▸ WORK ITEM
Your task is to restate every entry below word for word and omit the images.
[[ GIVEN DATA open ]]
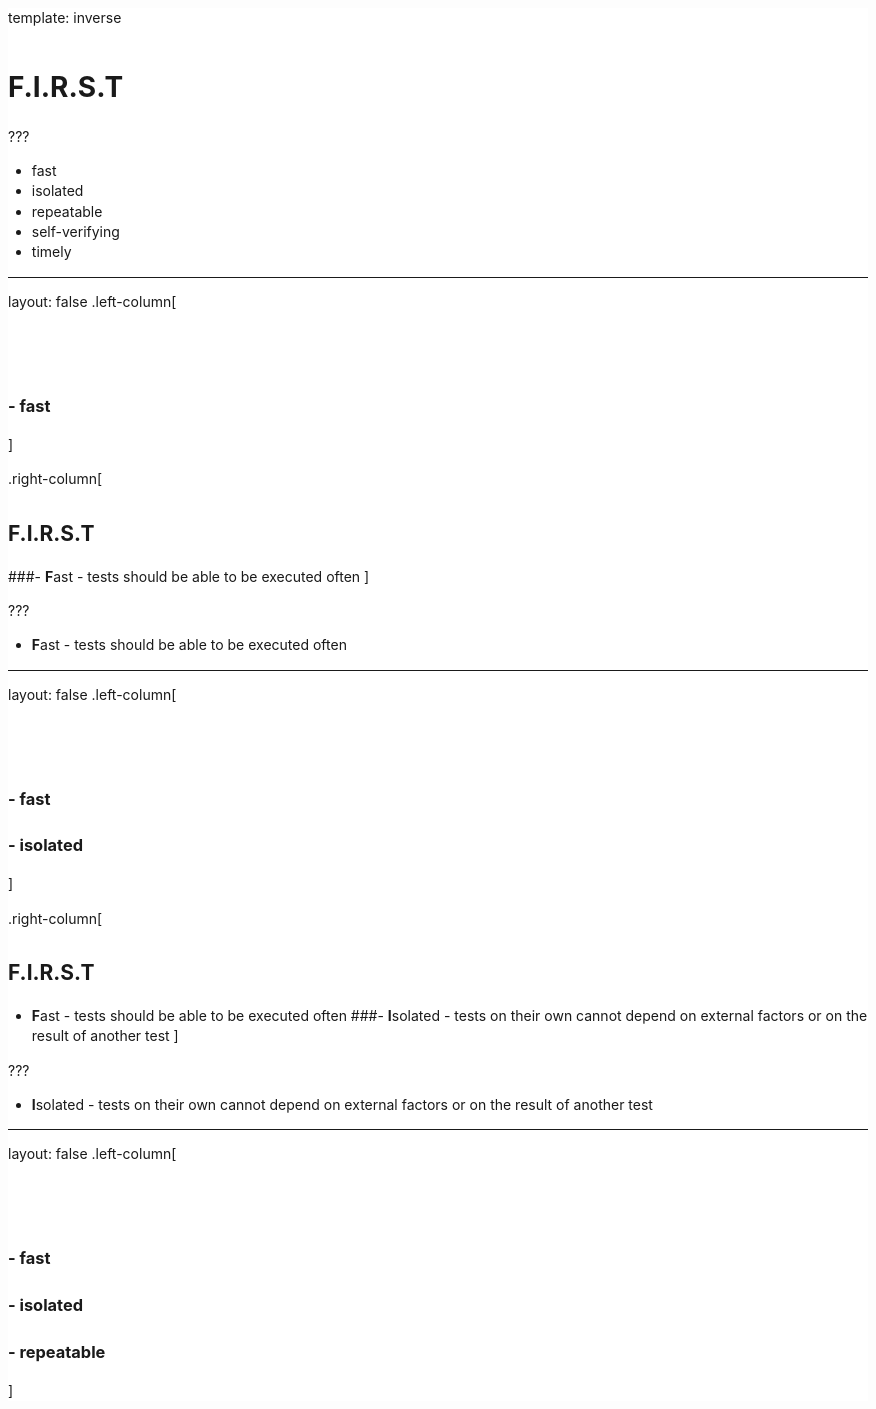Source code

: template: inverse
# F.I.R.S.T

???

- fast
- isolated
- repeatable
- self-verifying
- timely

---
layout: false
.left-column[
  ## &nbsp;
  ### - fast
]

.right-column[
## F.I.R.S.T
###- **F**ast - tests should be able to be executed often
]

???
- **F**ast - tests should be able to be executed often

---
layout: false
.left-column[
  ## &nbsp;
  ### - fast
  ### - isolated
]

.right-column[
## F.I.R.S.T
- **F**ast - tests should be able to be executed often
###- **I**solated - tests on their own cannot depend on external factors or on the result of another test
]

???
- **I**solated - tests on their own cannot depend on external factors or on the result of another test

---
layout: false
.left-column[
  ## &nbsp;
  ### - fast
  ### - isolated
  ### - repeatable
]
[[ GIVEN DATA closed ]]
▸ FINISHED TASK
Source code

: template: inverse
# F.I.R.S.T

???

- fast
- isolated
- repeatable
- self-verifying
- timely

---
layout: false
.left-column[
  ## &nbsp;
  ### - fast
]

.right-column[
## F.I.R.S.T
###- **F**ast - tests should be able to be executed often
]

???
- **F**ast - tests should be able to be executed often

---
layout: false
.left-column[
  ## &nbsp;
  ### - fast
  ### - isolated
]

.right-column[
## F.I.R.S.T
- **F**ast - tests should be able to be executed often
###- **I**solated - tests on their own cannot depend on external factors or on the result of another test
]

???
- **I**solated - tests on their own cannot depend on external factors or on the result of another test

---
layout: false
.left-column[
  ## &nbsp;
  ### - fast
  ### - isolated
  ### - repeatable
]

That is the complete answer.